What you are asked to do:
Can you copy the data word for word, starting at its first line and continuing through the line containing "dist [-0.099418, 0.013105]", that line included?

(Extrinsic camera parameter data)
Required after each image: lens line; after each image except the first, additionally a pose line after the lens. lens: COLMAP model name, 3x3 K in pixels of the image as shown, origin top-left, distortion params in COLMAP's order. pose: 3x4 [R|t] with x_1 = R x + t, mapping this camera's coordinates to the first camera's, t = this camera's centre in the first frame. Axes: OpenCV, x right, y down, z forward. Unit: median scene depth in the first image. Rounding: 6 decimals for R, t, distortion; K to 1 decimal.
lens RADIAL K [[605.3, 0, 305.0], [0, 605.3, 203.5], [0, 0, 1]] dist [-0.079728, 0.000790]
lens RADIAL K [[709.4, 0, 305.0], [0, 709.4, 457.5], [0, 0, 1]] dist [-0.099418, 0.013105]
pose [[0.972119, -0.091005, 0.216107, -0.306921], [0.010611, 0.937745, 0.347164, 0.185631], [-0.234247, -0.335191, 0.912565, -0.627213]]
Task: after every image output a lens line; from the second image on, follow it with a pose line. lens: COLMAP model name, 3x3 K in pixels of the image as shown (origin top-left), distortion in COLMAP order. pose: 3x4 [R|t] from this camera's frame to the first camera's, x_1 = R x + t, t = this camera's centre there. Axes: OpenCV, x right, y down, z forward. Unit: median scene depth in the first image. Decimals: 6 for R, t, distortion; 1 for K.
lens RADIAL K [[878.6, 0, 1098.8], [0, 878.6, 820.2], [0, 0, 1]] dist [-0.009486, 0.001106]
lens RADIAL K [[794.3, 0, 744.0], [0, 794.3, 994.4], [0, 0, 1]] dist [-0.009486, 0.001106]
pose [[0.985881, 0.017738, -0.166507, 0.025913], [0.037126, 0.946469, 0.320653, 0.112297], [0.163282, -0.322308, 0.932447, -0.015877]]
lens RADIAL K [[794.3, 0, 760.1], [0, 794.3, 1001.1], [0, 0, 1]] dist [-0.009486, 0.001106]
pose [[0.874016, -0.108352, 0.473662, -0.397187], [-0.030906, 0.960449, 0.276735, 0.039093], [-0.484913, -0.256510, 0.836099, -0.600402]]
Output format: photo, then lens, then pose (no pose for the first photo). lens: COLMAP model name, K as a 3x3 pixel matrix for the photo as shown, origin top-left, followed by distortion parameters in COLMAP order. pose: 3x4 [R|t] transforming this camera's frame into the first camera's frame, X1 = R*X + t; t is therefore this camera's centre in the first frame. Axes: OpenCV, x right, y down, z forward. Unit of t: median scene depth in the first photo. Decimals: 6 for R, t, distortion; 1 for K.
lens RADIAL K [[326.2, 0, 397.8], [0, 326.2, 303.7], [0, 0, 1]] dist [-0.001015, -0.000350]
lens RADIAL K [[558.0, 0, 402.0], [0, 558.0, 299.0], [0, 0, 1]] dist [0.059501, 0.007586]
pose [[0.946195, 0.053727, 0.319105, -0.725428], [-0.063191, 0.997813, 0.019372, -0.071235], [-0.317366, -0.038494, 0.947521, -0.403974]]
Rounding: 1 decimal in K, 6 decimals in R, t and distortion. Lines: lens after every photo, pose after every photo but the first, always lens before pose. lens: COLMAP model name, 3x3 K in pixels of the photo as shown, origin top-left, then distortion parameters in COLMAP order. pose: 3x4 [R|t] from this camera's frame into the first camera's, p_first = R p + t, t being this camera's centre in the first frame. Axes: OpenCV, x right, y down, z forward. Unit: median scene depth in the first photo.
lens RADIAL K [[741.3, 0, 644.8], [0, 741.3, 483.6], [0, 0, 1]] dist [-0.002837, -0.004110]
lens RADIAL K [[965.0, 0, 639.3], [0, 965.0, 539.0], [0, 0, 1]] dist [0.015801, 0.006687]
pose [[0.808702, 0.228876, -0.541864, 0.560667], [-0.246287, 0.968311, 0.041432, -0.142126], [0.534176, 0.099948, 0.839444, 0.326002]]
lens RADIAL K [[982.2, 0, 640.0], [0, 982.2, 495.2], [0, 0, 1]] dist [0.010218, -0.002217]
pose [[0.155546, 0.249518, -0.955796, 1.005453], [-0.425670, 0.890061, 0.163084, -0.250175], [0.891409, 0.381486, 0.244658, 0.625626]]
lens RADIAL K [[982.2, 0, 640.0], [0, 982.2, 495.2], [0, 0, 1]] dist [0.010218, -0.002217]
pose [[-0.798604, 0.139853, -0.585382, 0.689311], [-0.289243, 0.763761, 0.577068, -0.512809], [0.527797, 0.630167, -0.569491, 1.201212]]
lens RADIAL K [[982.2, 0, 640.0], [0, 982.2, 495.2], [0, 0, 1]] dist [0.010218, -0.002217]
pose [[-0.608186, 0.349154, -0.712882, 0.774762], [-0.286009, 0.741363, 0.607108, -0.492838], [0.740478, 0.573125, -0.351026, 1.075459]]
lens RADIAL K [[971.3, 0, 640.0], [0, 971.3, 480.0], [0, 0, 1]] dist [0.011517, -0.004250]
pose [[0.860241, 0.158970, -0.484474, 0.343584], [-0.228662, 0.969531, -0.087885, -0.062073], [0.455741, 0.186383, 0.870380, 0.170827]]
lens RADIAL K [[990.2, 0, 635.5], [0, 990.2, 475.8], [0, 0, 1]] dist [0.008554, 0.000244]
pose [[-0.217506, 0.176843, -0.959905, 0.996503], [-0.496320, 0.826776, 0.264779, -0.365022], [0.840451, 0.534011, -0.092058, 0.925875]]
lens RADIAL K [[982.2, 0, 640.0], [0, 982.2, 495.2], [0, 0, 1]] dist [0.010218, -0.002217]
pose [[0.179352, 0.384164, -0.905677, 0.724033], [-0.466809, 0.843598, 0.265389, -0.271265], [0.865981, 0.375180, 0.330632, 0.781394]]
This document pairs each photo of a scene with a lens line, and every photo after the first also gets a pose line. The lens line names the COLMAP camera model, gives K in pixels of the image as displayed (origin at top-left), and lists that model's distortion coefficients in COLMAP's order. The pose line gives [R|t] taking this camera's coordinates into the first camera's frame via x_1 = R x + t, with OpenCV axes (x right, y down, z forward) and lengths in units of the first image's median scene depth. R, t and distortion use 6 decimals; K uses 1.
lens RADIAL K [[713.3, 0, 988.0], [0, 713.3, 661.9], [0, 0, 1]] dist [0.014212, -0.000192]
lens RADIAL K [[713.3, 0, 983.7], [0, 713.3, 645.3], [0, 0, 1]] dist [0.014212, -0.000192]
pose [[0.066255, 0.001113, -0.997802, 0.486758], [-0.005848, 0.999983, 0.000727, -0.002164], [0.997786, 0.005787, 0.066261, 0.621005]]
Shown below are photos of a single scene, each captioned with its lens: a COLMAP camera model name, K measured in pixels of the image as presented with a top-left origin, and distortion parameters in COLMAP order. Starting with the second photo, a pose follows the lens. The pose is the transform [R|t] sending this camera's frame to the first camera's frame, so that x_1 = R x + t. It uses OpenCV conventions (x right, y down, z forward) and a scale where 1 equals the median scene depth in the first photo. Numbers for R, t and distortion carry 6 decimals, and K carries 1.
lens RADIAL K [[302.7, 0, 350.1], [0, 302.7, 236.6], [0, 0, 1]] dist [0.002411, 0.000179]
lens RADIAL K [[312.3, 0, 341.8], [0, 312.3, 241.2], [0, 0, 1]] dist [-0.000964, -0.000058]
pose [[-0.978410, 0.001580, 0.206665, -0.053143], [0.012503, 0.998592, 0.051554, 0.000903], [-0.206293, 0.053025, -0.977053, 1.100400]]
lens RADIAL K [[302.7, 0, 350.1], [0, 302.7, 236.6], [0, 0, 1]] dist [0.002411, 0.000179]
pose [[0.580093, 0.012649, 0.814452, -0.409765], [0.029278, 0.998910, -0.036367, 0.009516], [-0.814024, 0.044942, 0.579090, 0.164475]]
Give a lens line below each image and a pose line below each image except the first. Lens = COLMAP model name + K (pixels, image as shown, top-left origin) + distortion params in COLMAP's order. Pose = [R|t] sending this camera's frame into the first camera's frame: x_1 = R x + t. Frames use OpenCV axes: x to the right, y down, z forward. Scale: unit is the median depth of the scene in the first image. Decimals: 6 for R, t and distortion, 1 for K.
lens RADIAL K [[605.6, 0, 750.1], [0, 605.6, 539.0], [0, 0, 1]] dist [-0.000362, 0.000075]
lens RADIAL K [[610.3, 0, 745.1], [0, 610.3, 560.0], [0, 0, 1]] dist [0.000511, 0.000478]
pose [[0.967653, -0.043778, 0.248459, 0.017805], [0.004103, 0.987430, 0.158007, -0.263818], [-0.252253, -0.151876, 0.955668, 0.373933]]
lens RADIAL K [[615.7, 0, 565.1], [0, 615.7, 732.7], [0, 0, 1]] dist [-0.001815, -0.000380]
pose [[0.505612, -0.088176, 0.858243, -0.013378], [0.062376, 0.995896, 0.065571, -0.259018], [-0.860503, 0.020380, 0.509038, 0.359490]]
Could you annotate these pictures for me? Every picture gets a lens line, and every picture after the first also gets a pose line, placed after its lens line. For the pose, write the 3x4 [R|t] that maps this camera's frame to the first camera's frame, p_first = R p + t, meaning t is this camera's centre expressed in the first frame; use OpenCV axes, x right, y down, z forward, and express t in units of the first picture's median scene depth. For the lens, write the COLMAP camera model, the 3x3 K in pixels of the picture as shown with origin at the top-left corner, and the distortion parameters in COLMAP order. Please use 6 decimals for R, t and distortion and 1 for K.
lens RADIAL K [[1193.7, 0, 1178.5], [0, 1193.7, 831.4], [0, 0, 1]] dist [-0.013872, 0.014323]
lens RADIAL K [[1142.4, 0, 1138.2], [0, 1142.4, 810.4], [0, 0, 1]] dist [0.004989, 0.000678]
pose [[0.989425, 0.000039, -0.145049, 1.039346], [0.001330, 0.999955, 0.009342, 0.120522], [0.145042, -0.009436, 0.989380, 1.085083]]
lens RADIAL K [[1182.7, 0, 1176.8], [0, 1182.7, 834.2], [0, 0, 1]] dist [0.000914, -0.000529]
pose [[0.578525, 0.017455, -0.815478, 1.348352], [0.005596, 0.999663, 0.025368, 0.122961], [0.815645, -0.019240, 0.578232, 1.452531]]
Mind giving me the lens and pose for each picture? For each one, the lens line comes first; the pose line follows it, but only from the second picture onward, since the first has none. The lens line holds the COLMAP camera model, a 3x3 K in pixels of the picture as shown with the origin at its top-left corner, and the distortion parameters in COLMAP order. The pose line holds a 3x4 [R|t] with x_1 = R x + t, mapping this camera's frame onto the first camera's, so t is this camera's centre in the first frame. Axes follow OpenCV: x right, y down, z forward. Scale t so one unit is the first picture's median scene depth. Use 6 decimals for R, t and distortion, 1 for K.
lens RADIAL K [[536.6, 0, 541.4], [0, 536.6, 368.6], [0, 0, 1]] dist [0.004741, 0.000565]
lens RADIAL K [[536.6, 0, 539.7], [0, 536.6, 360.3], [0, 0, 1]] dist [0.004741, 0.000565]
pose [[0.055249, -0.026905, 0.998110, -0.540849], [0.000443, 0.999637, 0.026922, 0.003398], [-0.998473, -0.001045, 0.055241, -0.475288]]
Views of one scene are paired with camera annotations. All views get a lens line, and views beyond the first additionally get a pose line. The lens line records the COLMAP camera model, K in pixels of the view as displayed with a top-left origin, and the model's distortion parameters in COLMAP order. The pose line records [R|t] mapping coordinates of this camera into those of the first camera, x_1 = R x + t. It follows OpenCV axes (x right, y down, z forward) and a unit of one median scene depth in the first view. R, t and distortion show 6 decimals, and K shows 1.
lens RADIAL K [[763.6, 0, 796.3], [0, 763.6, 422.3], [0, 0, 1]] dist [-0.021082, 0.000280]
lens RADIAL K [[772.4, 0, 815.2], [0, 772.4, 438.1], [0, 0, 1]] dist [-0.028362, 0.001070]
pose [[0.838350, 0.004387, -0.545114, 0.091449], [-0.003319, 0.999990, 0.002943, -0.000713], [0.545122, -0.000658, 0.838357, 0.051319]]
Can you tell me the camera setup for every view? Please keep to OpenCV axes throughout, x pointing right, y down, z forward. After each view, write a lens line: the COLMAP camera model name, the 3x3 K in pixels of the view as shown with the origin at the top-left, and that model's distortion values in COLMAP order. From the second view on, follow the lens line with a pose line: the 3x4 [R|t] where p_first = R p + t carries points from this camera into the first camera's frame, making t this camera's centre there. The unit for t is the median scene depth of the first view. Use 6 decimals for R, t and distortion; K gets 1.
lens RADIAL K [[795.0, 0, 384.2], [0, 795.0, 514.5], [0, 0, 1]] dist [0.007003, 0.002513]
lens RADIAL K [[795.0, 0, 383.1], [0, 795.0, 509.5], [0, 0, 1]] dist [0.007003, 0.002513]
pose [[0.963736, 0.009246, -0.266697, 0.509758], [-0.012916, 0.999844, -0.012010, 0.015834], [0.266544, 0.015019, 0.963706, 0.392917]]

Answer to this problem:
Required after each image: lens line; after each image except the first, additionally a pose line after the lens. lens: COLMAP model name, 3x3 K in pixels of the image as shown, origin top-left, distortion params in COLMAP's order. pose: 3x4 [R|t] with x_1 = R x + t, mapping this camera's coordinates to the first camera's, t = this camera's centre in the first frame. Axes: OpenCV, x right, y down, z forward. Unit: median scene depth in the first image. Rounding: 6 decimals for R, t, distortion; K to 1 decimal.
lens RADIAL K [[605.3, 0, 305.0], [0, 605.3, 203.5], [0, 0, 1]] dist [-0.079728, 0.000790]
lens RADIAL K [[709.4, 0, 305.0], [0, 709.4, 457.5], [0, 0, 1]] dist [-0.099418, 0.013105]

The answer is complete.